Arvydas Dambrauskas, chairman of the United Trade Unions, predicts that the peak of social tension among the poorest will be felt in early spring next year. He talked about the possibility of a general strike at the magazine Veidas. However, at the moment, the idea of a general strike is rejected by larger trade unions. Regardless, last week Erikas Tamasauskas, Liberal Movement MP, registered a not extremely liberal draft allowing Lithuanian police to use water-cannons. Lithuanian police have no such equipment - it means that in case of emergency water-cannons will be borrowed from Poland or Latvia.

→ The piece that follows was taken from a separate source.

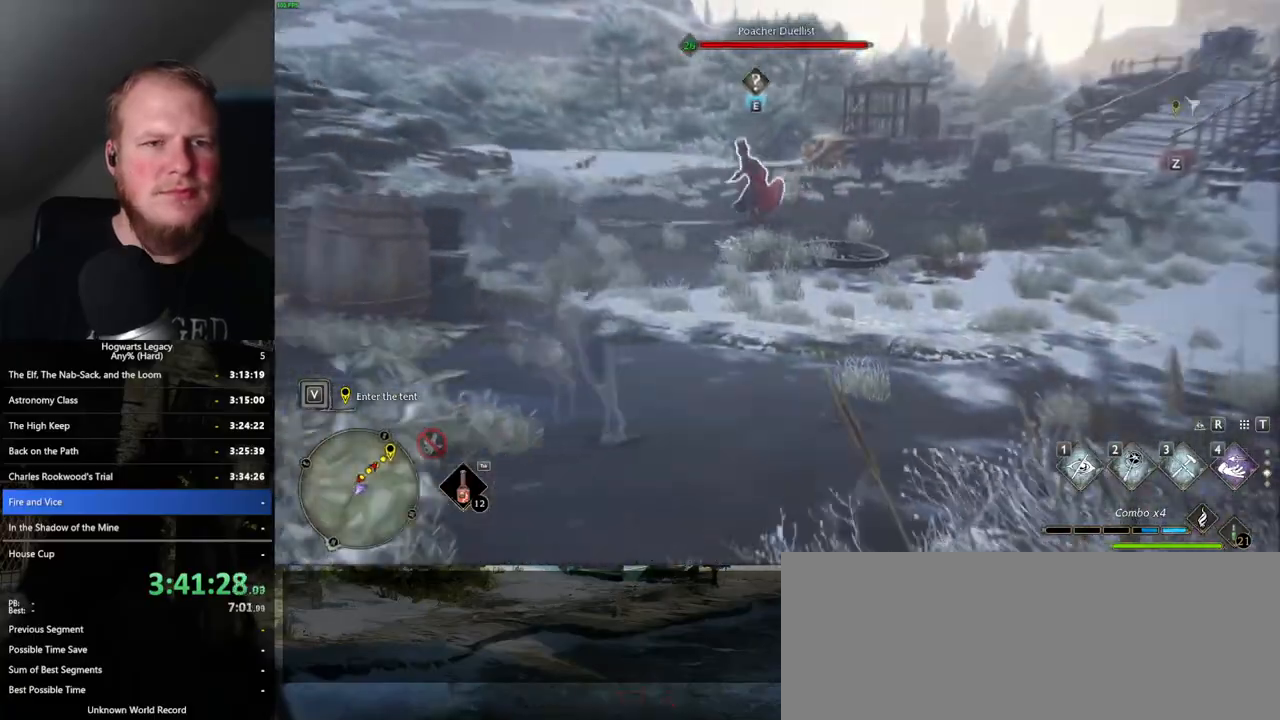
{"keys": ["d", "w"], "mouse": [], "events": [[50, "mouse_mb5", "down"], [84, "s", "up"], [267, "mouse_mb5", "up"], [384, "w", "down"]]}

According to the survey conducted by the Prime Consulting company for the magazine Veidas, 32.4 percent of Lithuanians are nervous because of their uncertain future. Jonas Ohman, documentary film producer and translator who divides his time between Sweden and Lithuania, says that the impact of the crisis looks rather different in these two countries.
"The main differences between a society such as Sweden and Lithuania are two: a stable political system and access to financial reserves versus a society with neither. And it can be felt in many ways. One of the most obvious everyday differences is probably the mortgage rates. While you can get a loan in Sweden for, say, real estate purchase, for about a three percent mortgage, this rate is three times higher or more in Lithuania. And this from the very same bank! In terms of psychology, you can feel that a segment of the people in Lithuania is, literally, running out of reserves and, accordingly, options. While people in Sweden are slightly worried, some people here are getting desperate. Still, an interesting feature, after all, is of a Lithuanian domestic Swedish-style middle class that has started to emerge. So far, this middle class seems to manage quite well, notwithstanding everything," Ohman told The Baltic Times.
According to the survey by the Unilever corporation, which owns many of the world's biggest consumer product brands in foods and home care, now, in the time of crisis, some 56 percent of Lithuanians pay attention to price when they are shopping at the supermarkets, while in Latvia this percentage is 63 percent and in Estonia, 81 percent.
On Sept. 28, the Lithuanian Free Market Institute presented its survey of the Lithuanian economy. The survey gives some hope of the beginning of some recovery in 2010. Next year exports are projected to grow by 4.5 percent, though net earnings of Lithuanians will go backwards, to the level of 2006-2007, amounting to 1,544 litas per month in 2010. Ruta Vainiene, president of the institute, criticized the tax increase by the government saying that it forces business to move to the shadow economy. According to the survey, the share of the shadow economy jumped from 18 percent of GDP in 2008, to 24.3 percent in 2009, while in 2010, it is expected to account for 27.1 percent of GDP.
"Talks about the social security tax increase of two percentage points means less money for the social security budget," Vainiene said. She described the government's decision to raise the VAT tariff from 19 percent to 21 percent starting from Sept. 1 as "dark humor."